Its been so long i have no clue. Im just lucky my family takes care of me.
As long as I have money for beer all is well. 1 paycheck will buy 3 months of beer so disaster is not looming lol.
Genius must make a lot of money, 3 month of beer is what about $10K in your drinking lifestyle eh?
Oh hell no. Maybe 400 a month. so 1200 lol. Yer a funny guy….
I’ve got more work than I know what to do with, now if all this dang rain would go away I could get outside and actually get a paycheck. Rained out in central Arizona again. Low will be 38 tonight, still can’t plant the garden either. Grrrr.
Schools used to have basic economics; such as, balancing a checkbook. Because of the dumbing down of education, we are where we are.
By Ben Franklin:
1. “A penny saved is a penny earned.”
2. “Rather go to bed without dinner than to rise in debt.”
3. “Having been poor is no shame, being ashamed of it is.”
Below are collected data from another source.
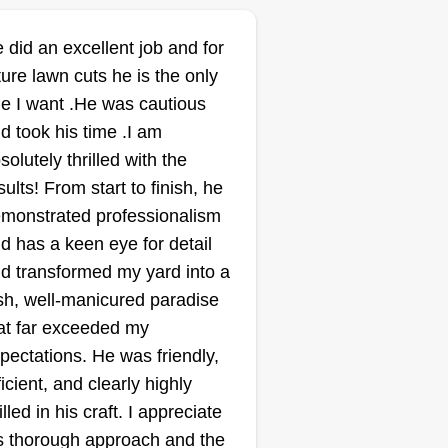
 did an excellent job and for
ture lawn cuts he is the only
e I want .He was cautious
d took his time .I am
solutely thrilled with the
sults! From start to finish, he
monstrated professionalism
d has a keen eye for detail
d transformed my yard into a
sh, well-manicured paradise
at far exceeded my
pectations. He was friendly,
ficient, and clearly highly
illed in his craft. I appreciate
s thorough approach and the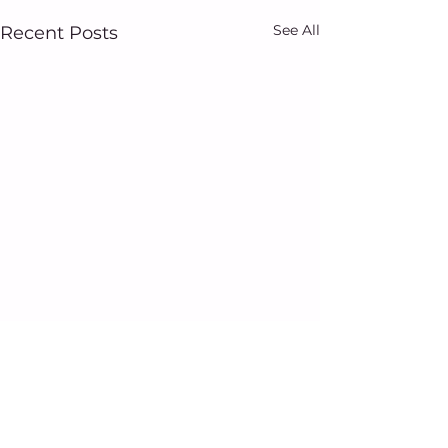
See All
Recent Posts
Comments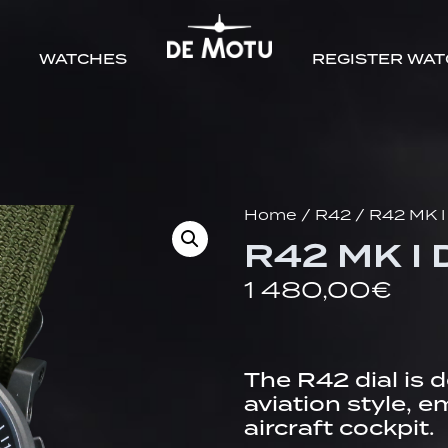
WATCHES
REGISTER WA
Home
/
R42
/ R42 MK I
R42 MK I 
1 480,00
€
The R42 dial is 
aviation style, 
aircraft cockpit.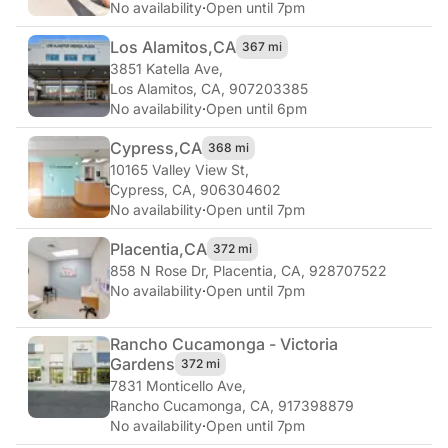
No availability
·
Open until 7pm
Los Alamitos,
CA
367 mi
3851 Katella Ave
,
Los Alamitos, CA, 907203385
No availability
·
Open until 6pm
Cypress,
CA
368 mi
10165 Valley View St
,
Cypress, CA, 906304602
No availability
·
Open until 7pm
Placentia,
CA
372 mi
858 N Rose Dr
,
Placentia, CA, 928707522
No availability
·
Open until 7pm
Rancho Cucamonga - Victoria
Gardens
372 mi
7831 Monticello Ave
,
Rancho Cucamonga, CA, 917398879
No availability
·
Open until 7pm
But we have to go out and spend or the turrists win. Extra large freedom fries please.
Oh sorry, 2001 called.
In all seriousness though if people start saving doesn’t monetary velocity go into the shitter and the economy (once again) dies anyway?
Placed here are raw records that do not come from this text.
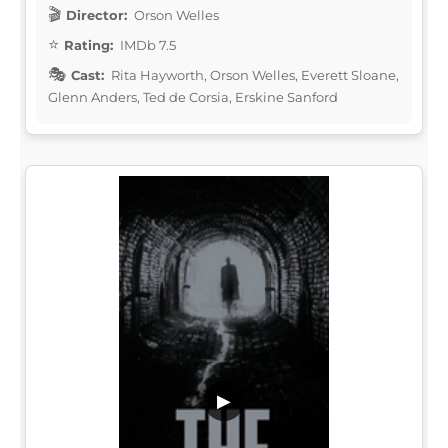
Director:
Orson Welles
Rating:
IMDb 7.5
Cast:
Rita Hayworth, Orson Welles, Everett Sloane,
Glenn Anders, Ted de Corsia, Erskine Sanford
▶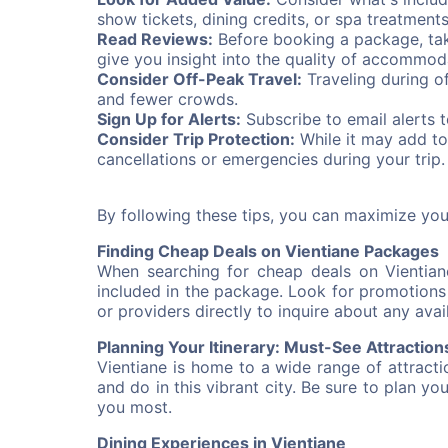
show tickets, dining credits, or spa treatment
Read Reviews:
Before booking a package, tak
give you insight into the quality of accommod
Consider Off-Peak Travel:
Traveling during o
and fewer crowds.
Sign Up for Alerts:
Subscribe to email alerts 
Consider Trip Protection:
While it may add to
cancellations or emergencies during your trip.
By following these tips, you can maximize yo
Finding Cheap Deals on Vientiane Packages
When searching for cheap deals on Vientiane
included in the package. Look for promotions o
or providers directly to inquire about any avai
Planning Your Itinerary: Must-See Attraction
Vientiane is home to a wide range of attract
and do in this vibrant city. Be sure to plan yo
you most.
Dining Experiences in Vientiane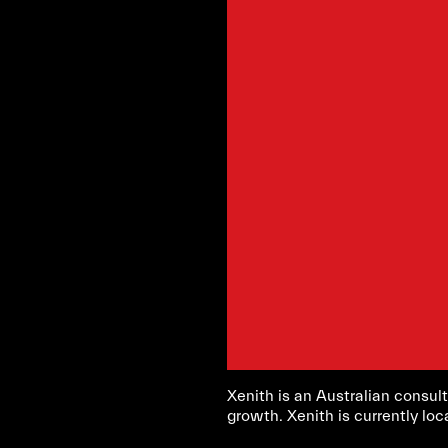
Xenith is an Australian consult
growth. Xenith is currently loc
Get off drugs, then make better choices in the future.
How can people be expected to make good financial decisions when so many of them are popping pills.
The media promotes drug addiction and sexual license, promiscuity, and perversion. No wonder people take comfort in spending money. They have lost their moral core and feel empty. They’re a shell; trying to replace their lost culture, their lost character with non-essential superficial items of clothing, toys, and transient temporary meaningless experiences. A trip to Disneyland for the kids does not make up for a mother who chooses a career over homemaking. Where are the men? Did they trade in their balls? Get off the couch and go play ball with your sons before they grow up and look for a Dad replacement by becoming a homosexual. Men who can’t control their spending, can’t control anything else.
Well I drink 400 bux in beer every month and make great financial decisions! I do have a spending problem though… I buy too much silver. Perdy much have everything else I need so I guess I gotta invest in something huh?
If your making less than 30k and working full time you need training. people need to learn to live within a budget. When your budget doesn’t afford what you need you go without. Done it my whole life. If you can’t live without it then you need to increase your budget. Do side jobs or work overtime to cover it. You can also sell things you don’t need anymore.